Dans un style purement rock’n’roll, mais non sans une touchante lucidité, Peter Hook insiste beaucoup sur son mode de vie destroy avant, pendant et après les concerts de NO. Entre les filles d’un soir, les beuveries cataclysmiques, la coke en pagaille, les premiers ecstasy et les chambres d’hôtel décimées, aucun cliché n’est évité. Sauf que Hooky, implicitement lors de la première partie du livre, n’y ajoute aucun glamour et semble annoncer une chute inéluctable vers la pire des déchéances physiques et morales. Drôle, morbide, un peu triste.

Plus intéressants, mais tout aussi glauques, les passages racontant la confection de chaque album de NO. Guère tendre envers Steven et Gillian (lui, qui fonctionne dans le sens du vent ; elle, qui n’a jamais servi à rien), Hooky, dans une très étrange relation amour / haine, dézingue royalement son comparse Barney (mais on s’y attendait). Frontman par la force des choses, Sumner, de l’innocence Movement jusqu’au monstre Republic, va se transformer en une diva capricieuse, despotique, égocentrique et prête à tout afin de « virer la basse ». Apothéose d’un lent pourrissement relationnel, l’enregistrement de Republic (que Hooky décrit, à raison, comme « un album d’Electronic plutôt que de New Order ») au cours duquel Barney fout à la poubelle les maquettes de ses trois compagnons pour tout reprendre en solo. En même temps, Hook ne cesse d’écrire à quel point Sumner est un grand guitariste et un sacré compositeur. Pas drôle, assez morbide, très triste.

Paradoxe du livre : plus NO devient commercialement gigantesque, plus ses membres font chambre à part. Car pendant que Barney vire au gros connard, que Steven et Gillian deviennent inexistants, Hooky s’enfonce bien profond dans la dope et l’alcoolisme jusqu’au fameux point de non-retour (dépendance physique, désintox). La réussite de chaque album (jusqu’à Technique) s’apparente ainsi à un miracle ! Et relance le principal argument concernant New Order : quatre individus opposés qui, par une étrange et inexplicable alchimie, produisirent l’une des plus belles musiques jamais entendues.

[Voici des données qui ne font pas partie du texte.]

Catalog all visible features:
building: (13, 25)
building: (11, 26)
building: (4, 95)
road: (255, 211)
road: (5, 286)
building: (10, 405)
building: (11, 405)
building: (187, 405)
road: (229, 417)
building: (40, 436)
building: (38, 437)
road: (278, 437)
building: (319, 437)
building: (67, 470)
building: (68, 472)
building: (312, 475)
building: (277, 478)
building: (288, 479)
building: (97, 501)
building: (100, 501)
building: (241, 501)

Dans une écriture fluide (même si l’on conseille la version originale), Peter Hook n’épargne personne et surtout pas lui-même : grande gueule alcoolisée, époux martyrisé, petite frappe dopée à la poudre, musicien délaissé (« ce morceau n’a pas besoin de basse » est un leitmotiv que se reçoit continuellement Peter en pleine face – devinez par qui ?)… Absolument pas drôle, souvent morbide, triste pour les fans de NO.

Difficile à dire où se situe ici la part de souvenirs et d’exagérations. Totalement bituré à longueur de pages, Peter y donne sa vision, sa version personnelle de l’histoire. Et avec autant de coke et de vinasse dans le cerveau, il est certes permit de se demander si Hooky n’est pas souvent en proie à des crises de parano ou bien aux descentes du junk. Sauf que la sincérité de l’écriture semble indiquer que rien, hormis ce bouquin forcément anthologique, ne pourra dorénavant saisir la véritable story New Order.